##### DATASET #####

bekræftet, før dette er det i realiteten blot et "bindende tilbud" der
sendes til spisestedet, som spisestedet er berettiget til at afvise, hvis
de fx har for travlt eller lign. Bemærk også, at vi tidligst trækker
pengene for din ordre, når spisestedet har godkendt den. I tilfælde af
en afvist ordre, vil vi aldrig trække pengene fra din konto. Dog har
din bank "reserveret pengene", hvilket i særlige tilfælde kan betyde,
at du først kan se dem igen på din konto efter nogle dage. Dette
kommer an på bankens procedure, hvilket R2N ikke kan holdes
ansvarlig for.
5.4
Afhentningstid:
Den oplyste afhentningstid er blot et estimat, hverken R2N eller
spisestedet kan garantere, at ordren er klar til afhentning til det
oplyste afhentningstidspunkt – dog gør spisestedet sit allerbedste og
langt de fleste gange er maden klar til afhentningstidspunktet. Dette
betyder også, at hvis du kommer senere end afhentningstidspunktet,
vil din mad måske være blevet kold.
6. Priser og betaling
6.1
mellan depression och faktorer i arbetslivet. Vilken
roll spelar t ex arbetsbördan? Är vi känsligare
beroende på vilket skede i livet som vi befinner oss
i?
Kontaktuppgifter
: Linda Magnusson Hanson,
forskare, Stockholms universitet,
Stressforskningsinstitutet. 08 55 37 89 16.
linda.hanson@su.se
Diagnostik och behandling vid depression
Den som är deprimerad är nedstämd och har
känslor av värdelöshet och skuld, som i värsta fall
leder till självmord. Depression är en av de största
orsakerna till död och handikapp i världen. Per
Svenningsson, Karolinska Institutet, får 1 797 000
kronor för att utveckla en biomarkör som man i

#####

* _THE PROBLEM_
With the line containing "ansvarlig for." as the start and the last line of the entries as the end, print that whole span exactly.

* _SOLUTION FOR THIS EXERCISE_
ansvarlig for.
5.4
Afhentningstid:
Den oplyste afhentningstid er blot et estimat, hverken R2N eller
spisestedet kan garantere, at ordren er klar til afhentning til det
oplyste afhentningstidspunkt – dog gør spisestedet sit allerbedste og
langt de fleste gange er maden klar til afhentningstidspunktet. Dette
betyder også, at hvis du kommer senere end afhentningstidspunktet,
vil din mad måske være blevet kold.
6. Priser og betaling
6.1
mellan depression och faktorer i arbetslivet. Vilken
roll spelar t ex arbetsbördan? Är vi känsligare
beroende på vilket skede i livet som vi befinner oss
i?
Kontaktuppgifter
: Linda Magnusson Hanson,
forskare, Stockholms universitet,
Stressforskningsinstitutet. 08 55 37 89 16.
linda.hanson@su.se
Diagnostik och behandling vid depression
Den som är deprimerad är nedstämd och har
känslor av värdelöshet och skuld, som i värsta fall
leder till självmord. Depression är en av de största
orsakerna till död och handikapp i världen. Per
Svenningsson, Karolinska Institutet, får 1 797 000
kronor för att utveckla en biomarkör som man i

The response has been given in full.